You should invoke gcc first on each .c file with the -c option. This means "compile to object file" - i.e. omit the linking stage. Once you have an object file for each .c file, you can link them together:
Code:
gcc -c 1.c -o 1.o
gcc -c 2.c -o 2.o
gcc -c 3.c -o 3.o
gcc 1.o 2.o 3.o -o myprogram
You can write a Makefile which includes wildcard rules like this:
Code:
%.o : %.c
gcc -c -o $@ $<
This means that all targets which end in .o will depend on a like-named file but ending in .c. In the command $@ means the target name, $< means the left most dependency name.

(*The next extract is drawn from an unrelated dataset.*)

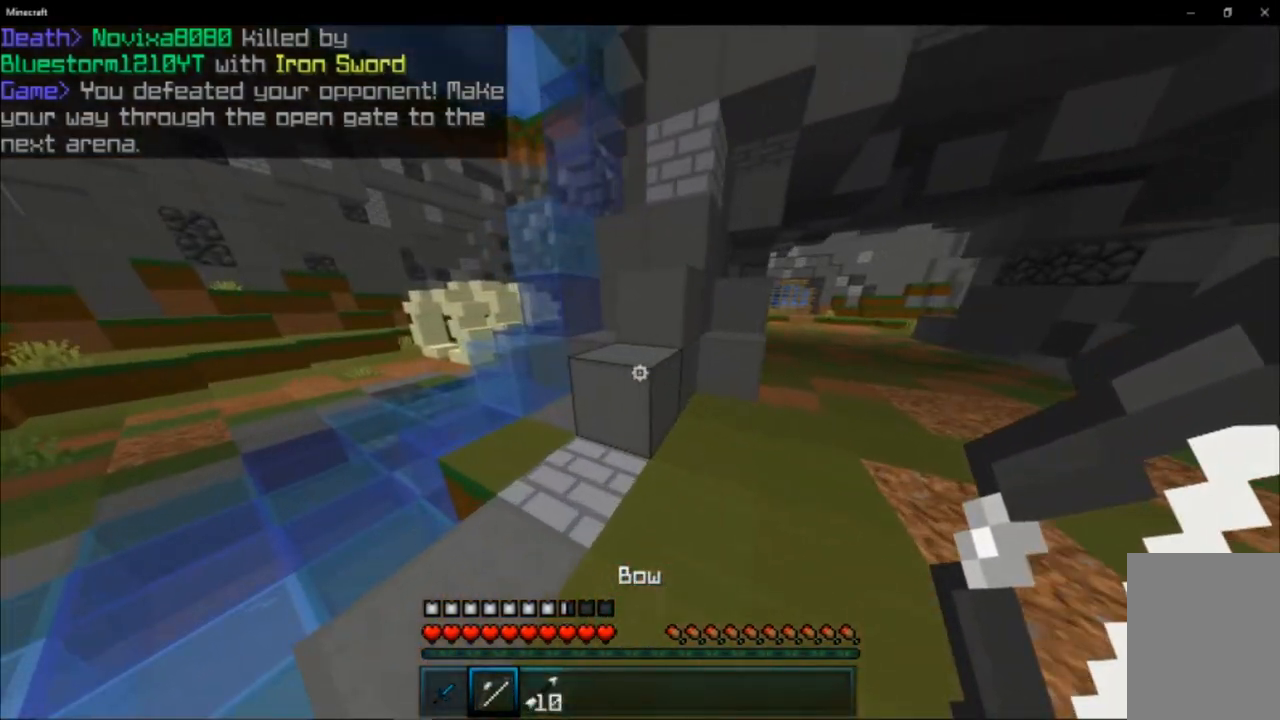
{"keys": ["w"], "mouse": [], "events": [[50, "space", "down"], [84, "a", "up"], [217, "space", "up"]]}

A simple Makefile which will generate the gcc commands above might look like this. Note that that the 8 spaces before commands should be a TAB in your Makefile - NOT spaces.
Code:
myprogram : 1.o 2.o 3.o
gcc -o myprogram 1.o 2.o 3.o
%.o : %.c
gcc -c -o $@ $<
Note that you don't need to use make at all - you can invoke all the gcc commands manually if you prefer. Make is nice because it will work out which files have been modified since the last build and re-compile and re-link only what needs to be re-compiled and re-linked. Thus as your projects become larger, make becomes more valuable, but for trivial examples like the one you describe, it's probably not worth the effort.